Gli stereotipi in modo del tutto involontario e inconsapevole prendono il sopravvento nella logica quotidiana: allo stesso modo del punto precedente, ci possono portare ad agire in modo poco efficace.
L’antidoto? Coltivare l’arte del dubbio. Domandarsi il perché facciamo determinati ragionamenti, se e quali condizionamenti ci portano in una direzione piuttosto che un’altra.
Oppure iniziare a provare a elaborare visioni alternative, anche solo per gioco. In questo modo alleniamo il cervello a considerare più angolazioni di pensiero possibili.

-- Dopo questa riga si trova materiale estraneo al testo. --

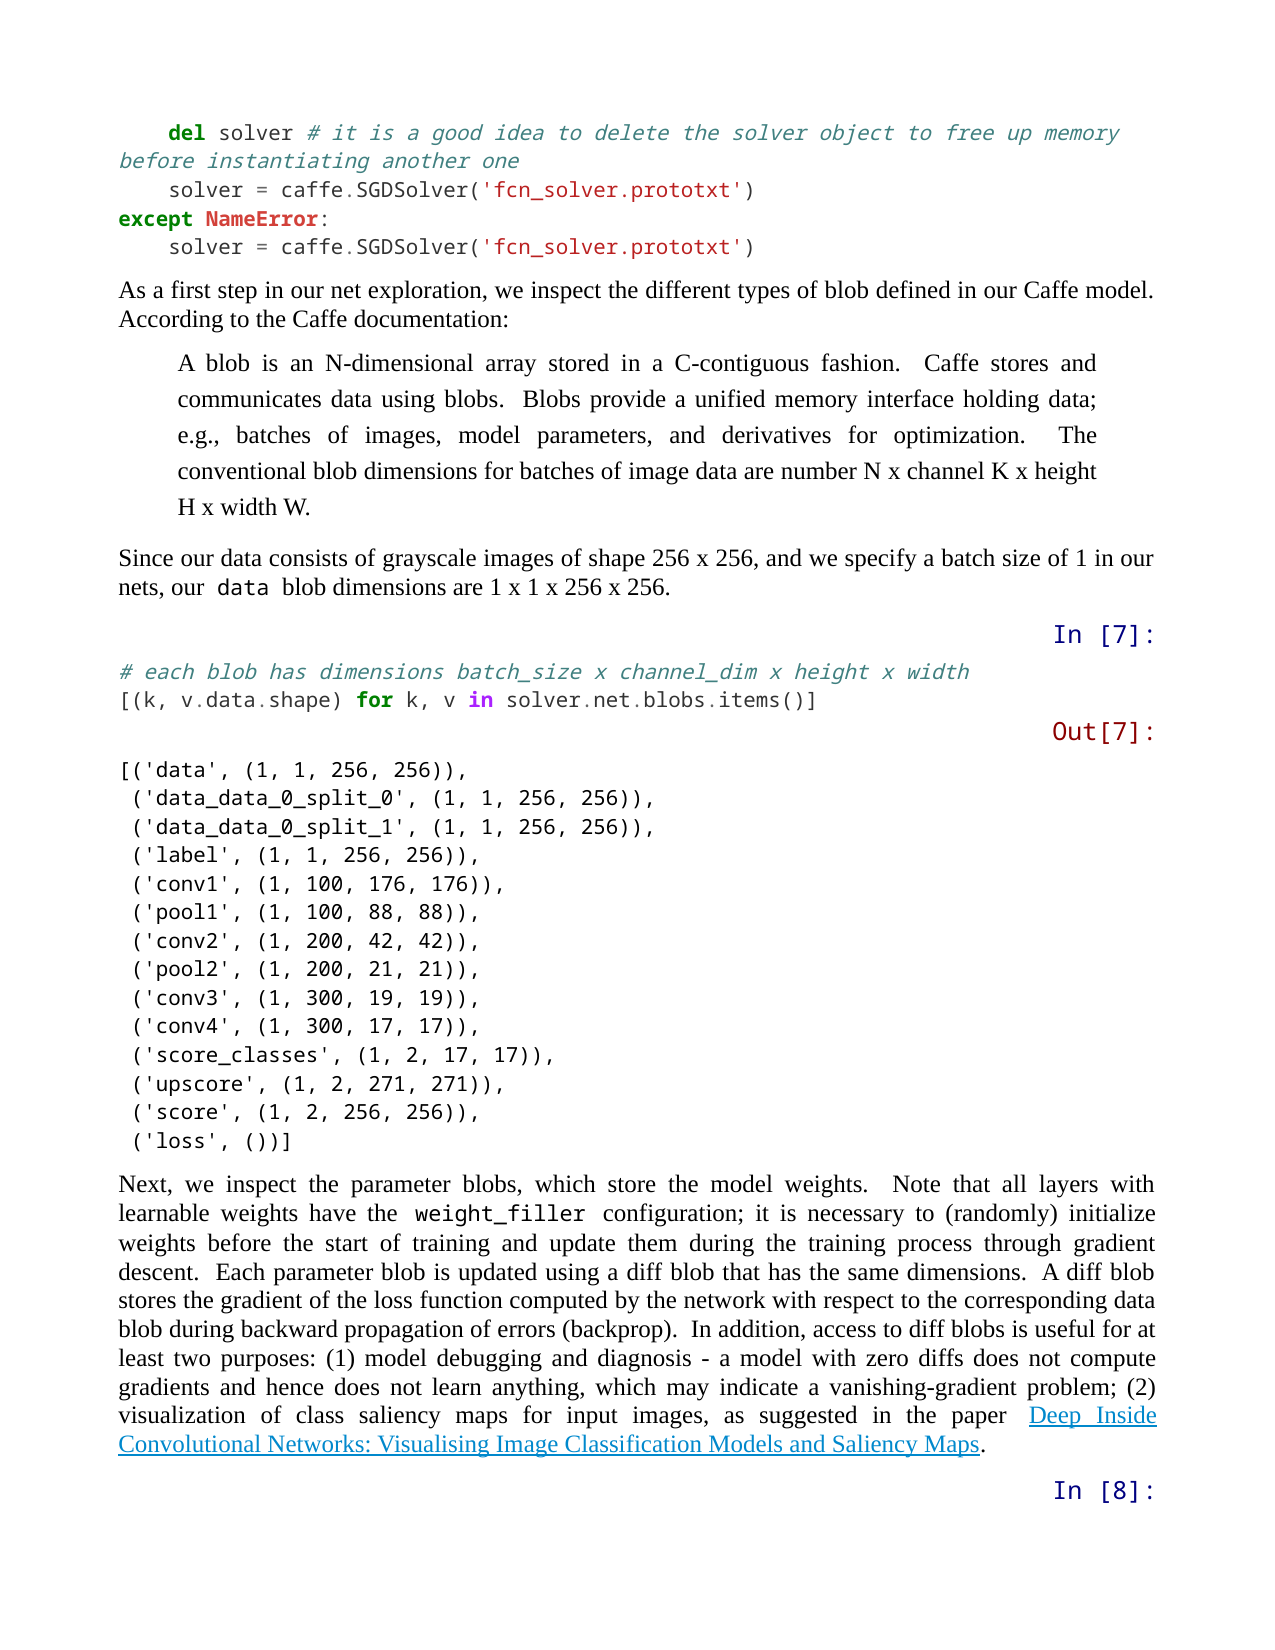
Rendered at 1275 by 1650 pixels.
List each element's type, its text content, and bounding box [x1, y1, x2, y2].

text Since our data consists of grayscale images of shape 256 x 256, and we specify a batch size of 1 in our nets, our data blob dimensions are 1 x 1 x 256 x 256. [118, 543, 1157, 601]
text ('label', (1, 1, 256, 256)), [118, 840, 1157, 869]
text In [8]: [118, 1473, 1157, 1507]
text ('conv1', (1, 100, 176, 176)), [118, 869, 1157, 897]
text solver = caffe.SGDSolver('fcn_solver.prototxt') [118, 175, 1157, 204]
text ('upscore', (1, 2, 271, 271)), [118, 1069, 1157, 1097]
text ('pool2', (1, 200, 21, 21)), [118, 954, 1157, 983]
text ('data_data_0_split_0', (1, 1, 256, 256)), [118, 783, 1157, 812]
text ('conv4', (1, 300, 17, 17)), [118, 1012, 1157, 1040]
text [('data', (1, 1, 256, 256)), [118, 755, 1157, 783]
text ('pool1', (1, 100, 88, 88)), [118, 897, 1157, 926]
text ('score', (1, 2, 256, 256)), [118, 1097, 1157, 1126]
text ('conv3', (1, 300, 19, 19)), [118, 983, 1157, 1012]
text # each blob has dimensions batch_size x channel_dim x height x width [118, 657, 1157, 686]
text ('loss', ())] [118, 1126, 1157, 1154]
text solver = caffe.SGDSolver('fcn_solver.prototxt') [118, 232, 1157, 261]
text In [7]: [118, 616, 1157, 650]
text ('data_data_0_split_1', (1, 1, 256, 256)), [118, 812, 1157, 840]
picture [279, 1436, 284, 1446]
text Out[7]: [118, 714, 1157, 748]
text Next, we inspect the parameter blobs, which store the model weights. Note that all layers with learnable weights have the weight_filler configuration; it is necessary to (randomly) initialize weights before the start of training and update them during the training process through gradient descent. Each parameter blob is updated using a diff blob that has the same dimensions. A diff blob stores the gradient of the loss function computed by the network with respect to the corresponding data blob during backward propagation of errors (backprop). In addition, access to diff blobs is useful for at least two purposes: (1) model debugging and diagnosis - a model with zero diffs does not compute gradients and hence does not learn anything, which may indicate a vanishing-gradient problem; (2) visualization of class saliency maps for input images, as suggested in the paper Deep Inside Convolutional Networks: Visualising Image Classification Models and Saliency Maps. [118, 1169, 1157, 1458]
text As a first step in our net exploration, we inspect the different types of blob defined in our Caffe model. According to the Caffe documentation: [118, 276, 1157, 333]
text ('conv2', (1, 200, 42, 42)), [118, 926, 1157, 954]
text [(k, v.data.shape) for k, v in solver.net.blobs.items()] [118, 686, 1157, 714]
text del solver # it is a good idea to delete the solver object to free up memory before instantiating another one [118, 118, 1157, 175]
text A blob is an N-dimensional array stored in a C-contiguous fashion. Caffe stores and communicates data using blobs. Blobs provide a unified memory interface holding data; e.g., batches of images, model parameters, and derivatives for optimization. The conventional blob dimensions for batches of image data are number N x channel K x height H x width W. [177, 348, 1098, 521]
text ('score_classes', (1, 2, 17, 17)), [118, 1040, 1157, 1069]
text except NameError: [118, 204, 1157, 232]
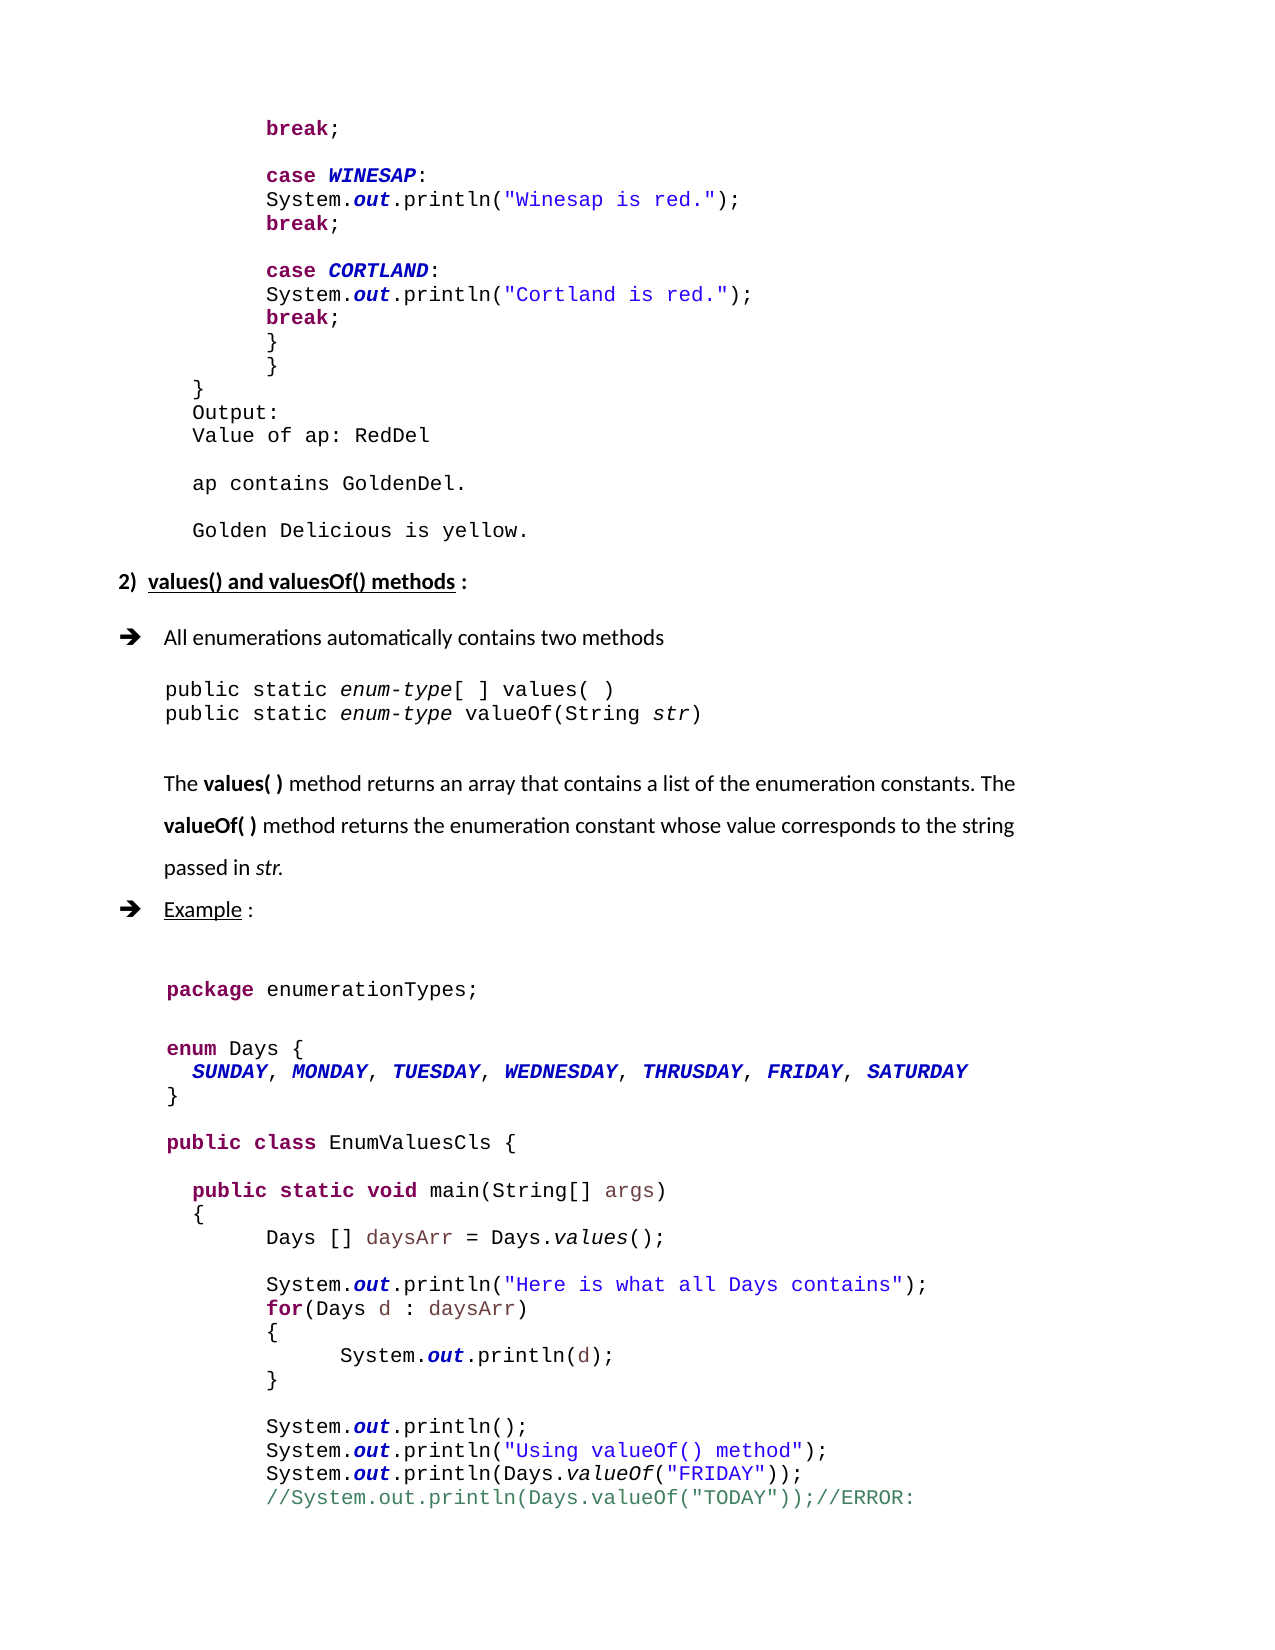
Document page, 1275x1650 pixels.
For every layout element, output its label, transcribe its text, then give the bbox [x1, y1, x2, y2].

text System.out.println("Winesap is red."); [118, 189, 1157, 213]
text SUNDAY, MONDAY, TUESDAY, WEDNESDAY, THRUSDAY, FRIDAY, SATURDAY [118, 1061, 1157, 1085]
text } [118, 331, 1157, 354]
list The values( ) method returns an array that contains a list of the enumeration constants. The [118, 769, 1157, 797]
text } [118, 378, 1157, 402]
text Output: [118, 402, 1157, 426]
text enum Days { [118, 1038, 1157, 1061]
text Golden Delicious is yellow. [118, 520, 1157, 544]
list Example : [118, 895, 1157, 923]
text System.out.println("Here is what all Days contains"); [118, 1274, 1157, 1298]
list All enumerations automatically contains two methods [118, 623, 1157, 651]
text System.out.println(); [118, 1416, 1157, 1440]
text } [118, 1369, 1157, 1392]
text //System.out.println(Days.valueOf("TODAY"));//ERROR: [118, 1487, 1157, 1511]
list public static enum-type[ ] values( ) [118, 679, 1157, 703]
text case WINESAP: [118, 165, 1157, 189]
text case CORTLAND: [118, 260, 1157, 284]
text ap contains GoldenDel. [118, 473, 1157, 496]
text System.out.println("Using valueOf() method"); [118, 1440, 1157, 1463]
text System.out.println(Days.valueOf("FRIDAY")); [118, 1463, 1157, 1487]
text public static enum-type valueOf(String str) [118, 703, 1157, 727]
text valueOf( ) method returns the enumeration constant whose value corresponds to the string [118, 811, 1157, 839]
text public static void main(String[] args) [118, 1179, 1157, 1203]
text Days [] daysArr = Days.values(); [118, 1227, 1157, 1251]
text { [118, 1203, 1157, 1227]
text package enumerationTypes; [118, 979, 1157, 1002]
text break; [118, 307, 1157, 331]
text public class EnumValuesCls { [118, 1132, 1157, 1156]
text break; [118, 213, 1157, 236]
text passed in str. [118, 853, 1157, 881]
text System.out.println(d); [118, 1345, 1157, 1369]
text } [118, 1085, 1157, 1109]
text } [118, 354, 1157, 378]
text for(Days d : daysArr) [118, 1298, 1157, 1321]
text Value of ap: RedDel [118, 426, 1157, 449]
text { [118, 1321, 1157, 1345]
text break; [118, 118, 1157, 142]
text System.out.println("Cortland is red."); [118, 284, 1157, 307]
list 2) values() and valuesOf() methods : [118, 567, 1157, 595]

La trappola della visione a tunnel

È la tendenza ad affrontare la vita guardando solo la meta, senza godersi il viaggio.
La mente vede solo la fine, ed esclude tutto il resto, comprese possibilità e opzioni.
Questo atteggiamento può essere utile nei momenti di crisi o emergenza, ma è deleterio se è l’impostazione di base con cui percorriamo la strada verso le nostre mete.
Sono esempi del “pensiero a tunnel” frasi tipo:
“Sarò felice quando avrò un compagno”
“Mi sentirò realizzato quando sarò ricco”
Basare la nostra soddisfazione su un evento futuro o passato, preclude la possibilità di essere soddisfatti e felici oggi, togliendoci energia e quindi potere di scelta sulla nostra vita attuale.
Dovremmo invece essere sì indirizzati a una meta, ma al tempo stesso saper godere del viaggio verso questa, visto che gran parte del nostro tempo vitale lo dedicheremo ad esso.

Solo in questo modo potremo avere una vita profondamente realizzata. 

Conclusioni

In questo articolo ho parlato delle 5 trappole mentali di cui dobbiamo diventare consapevoli, per imparare a dirigere la nostra mente ed evitare di sabotare i nostri progetti.